Per-instance keypoint data:
┏━━

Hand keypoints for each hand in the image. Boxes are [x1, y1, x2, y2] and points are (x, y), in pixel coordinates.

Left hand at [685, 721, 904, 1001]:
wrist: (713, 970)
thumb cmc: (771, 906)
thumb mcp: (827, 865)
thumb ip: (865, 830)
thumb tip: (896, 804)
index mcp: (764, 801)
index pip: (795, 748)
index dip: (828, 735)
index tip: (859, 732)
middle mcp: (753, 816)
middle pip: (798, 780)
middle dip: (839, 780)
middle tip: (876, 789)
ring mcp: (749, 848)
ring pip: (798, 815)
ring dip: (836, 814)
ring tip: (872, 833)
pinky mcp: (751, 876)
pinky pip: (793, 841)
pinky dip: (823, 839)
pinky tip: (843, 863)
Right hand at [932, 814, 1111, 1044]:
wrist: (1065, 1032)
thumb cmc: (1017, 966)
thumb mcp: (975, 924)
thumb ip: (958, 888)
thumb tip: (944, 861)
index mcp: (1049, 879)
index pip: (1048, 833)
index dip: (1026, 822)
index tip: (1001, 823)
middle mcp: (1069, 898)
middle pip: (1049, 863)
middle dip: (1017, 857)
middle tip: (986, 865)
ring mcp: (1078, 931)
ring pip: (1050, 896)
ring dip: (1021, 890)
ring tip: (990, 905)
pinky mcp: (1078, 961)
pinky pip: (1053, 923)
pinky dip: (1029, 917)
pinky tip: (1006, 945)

┗━━
┏━━

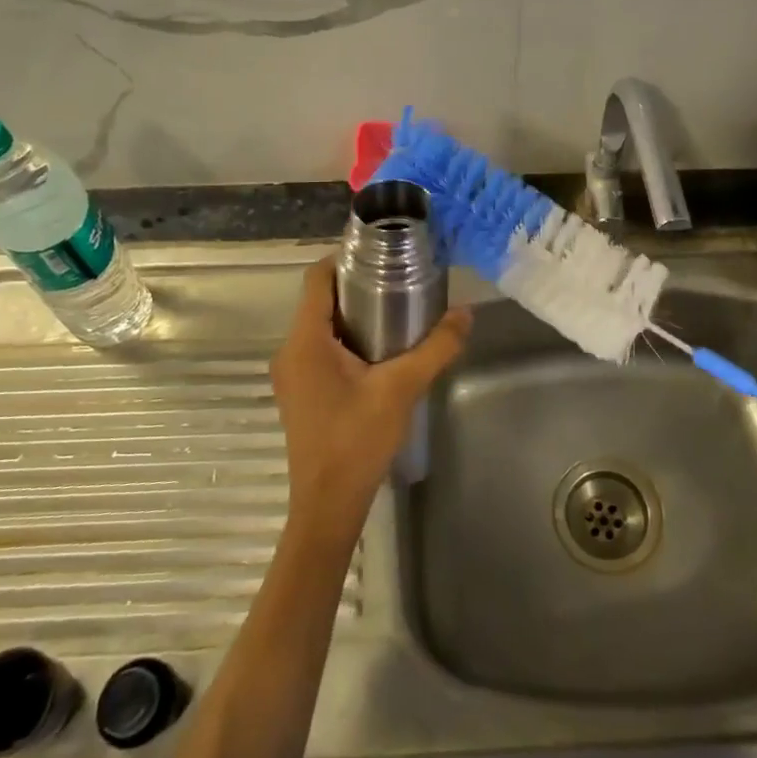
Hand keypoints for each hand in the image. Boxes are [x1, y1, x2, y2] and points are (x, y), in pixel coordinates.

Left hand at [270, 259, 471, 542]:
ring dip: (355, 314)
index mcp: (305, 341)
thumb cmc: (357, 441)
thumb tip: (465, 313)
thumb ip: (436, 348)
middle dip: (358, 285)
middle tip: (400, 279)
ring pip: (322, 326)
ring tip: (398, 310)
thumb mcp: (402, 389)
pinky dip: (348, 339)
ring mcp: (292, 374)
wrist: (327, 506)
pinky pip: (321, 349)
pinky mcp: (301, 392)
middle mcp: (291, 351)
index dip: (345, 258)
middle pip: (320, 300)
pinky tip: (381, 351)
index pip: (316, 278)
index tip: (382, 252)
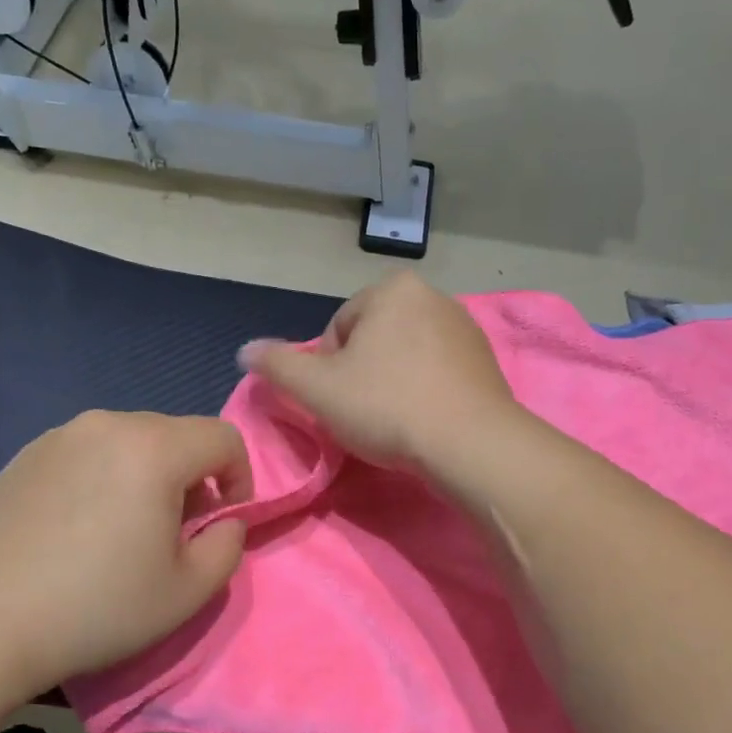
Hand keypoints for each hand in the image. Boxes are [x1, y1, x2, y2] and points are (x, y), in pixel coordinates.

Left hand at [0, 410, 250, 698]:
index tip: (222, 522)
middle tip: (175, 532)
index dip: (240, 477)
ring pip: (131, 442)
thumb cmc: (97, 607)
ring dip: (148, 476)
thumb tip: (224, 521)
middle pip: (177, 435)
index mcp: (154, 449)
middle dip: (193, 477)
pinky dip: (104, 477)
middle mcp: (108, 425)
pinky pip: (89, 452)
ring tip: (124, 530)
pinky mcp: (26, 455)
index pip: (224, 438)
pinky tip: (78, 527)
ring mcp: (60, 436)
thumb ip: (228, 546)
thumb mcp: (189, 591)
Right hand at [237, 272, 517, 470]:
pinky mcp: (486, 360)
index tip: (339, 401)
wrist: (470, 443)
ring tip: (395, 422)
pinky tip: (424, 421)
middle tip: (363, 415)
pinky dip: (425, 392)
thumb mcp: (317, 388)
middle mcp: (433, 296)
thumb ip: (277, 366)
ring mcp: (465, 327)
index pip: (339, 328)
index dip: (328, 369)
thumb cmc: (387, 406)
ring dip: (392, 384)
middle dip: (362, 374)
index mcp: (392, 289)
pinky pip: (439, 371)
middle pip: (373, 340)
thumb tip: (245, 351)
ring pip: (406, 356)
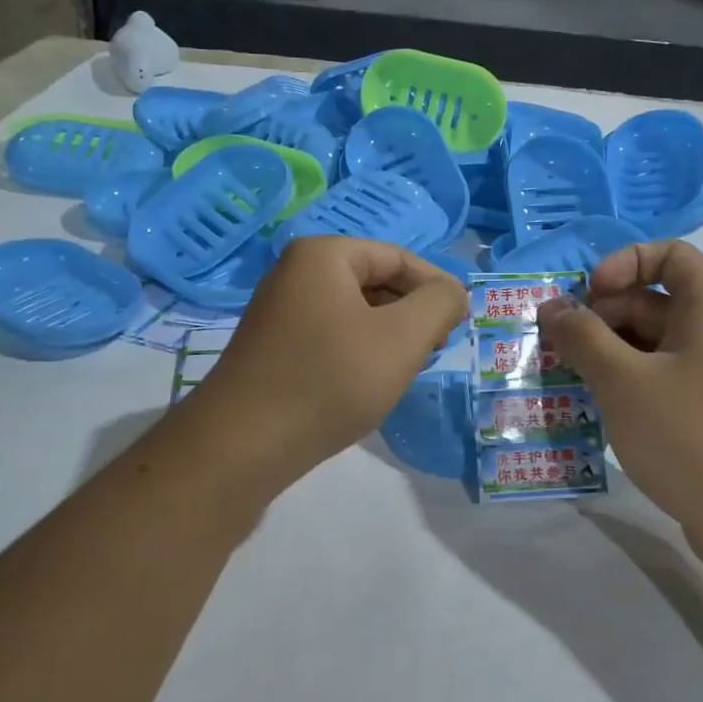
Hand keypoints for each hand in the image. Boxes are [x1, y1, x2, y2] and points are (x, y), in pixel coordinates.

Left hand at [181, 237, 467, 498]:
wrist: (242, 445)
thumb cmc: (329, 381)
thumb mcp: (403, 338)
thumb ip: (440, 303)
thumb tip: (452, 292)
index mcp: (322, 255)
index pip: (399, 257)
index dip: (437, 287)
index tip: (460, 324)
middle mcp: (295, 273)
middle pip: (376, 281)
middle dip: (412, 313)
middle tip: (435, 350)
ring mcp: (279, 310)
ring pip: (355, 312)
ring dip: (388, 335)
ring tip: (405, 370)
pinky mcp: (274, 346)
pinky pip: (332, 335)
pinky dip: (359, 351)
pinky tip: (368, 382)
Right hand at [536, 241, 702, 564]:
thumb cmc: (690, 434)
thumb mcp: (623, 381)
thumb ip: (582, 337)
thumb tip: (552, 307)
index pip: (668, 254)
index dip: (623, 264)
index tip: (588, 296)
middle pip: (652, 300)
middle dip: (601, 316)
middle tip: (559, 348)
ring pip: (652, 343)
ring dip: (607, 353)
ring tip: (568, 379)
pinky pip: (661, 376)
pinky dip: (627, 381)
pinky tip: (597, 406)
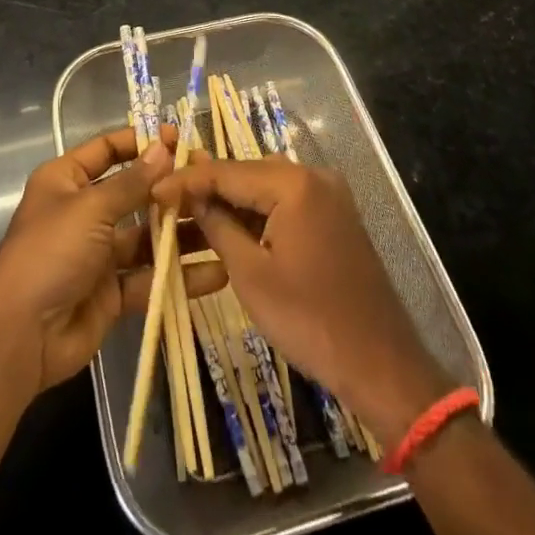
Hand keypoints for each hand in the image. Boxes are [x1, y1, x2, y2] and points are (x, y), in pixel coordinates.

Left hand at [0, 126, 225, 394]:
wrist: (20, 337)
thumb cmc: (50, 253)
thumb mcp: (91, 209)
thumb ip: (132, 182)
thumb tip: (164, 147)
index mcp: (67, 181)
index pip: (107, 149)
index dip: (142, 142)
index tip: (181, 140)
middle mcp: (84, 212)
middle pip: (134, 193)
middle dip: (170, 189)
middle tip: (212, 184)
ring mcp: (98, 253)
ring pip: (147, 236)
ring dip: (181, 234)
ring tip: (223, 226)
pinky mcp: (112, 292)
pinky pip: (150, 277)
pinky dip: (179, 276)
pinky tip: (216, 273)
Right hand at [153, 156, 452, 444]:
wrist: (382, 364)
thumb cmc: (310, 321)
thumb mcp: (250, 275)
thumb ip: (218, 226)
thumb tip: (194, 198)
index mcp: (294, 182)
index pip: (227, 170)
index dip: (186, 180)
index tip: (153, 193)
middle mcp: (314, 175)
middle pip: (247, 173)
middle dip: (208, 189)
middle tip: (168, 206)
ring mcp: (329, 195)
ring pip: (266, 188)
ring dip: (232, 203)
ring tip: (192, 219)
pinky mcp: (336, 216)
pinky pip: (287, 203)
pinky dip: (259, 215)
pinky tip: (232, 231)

┗━━

TRY IT: Wherever the string "wrist" shows up in a line of the records, count that line once. Report the total alone.

RESPONSE AREA: 7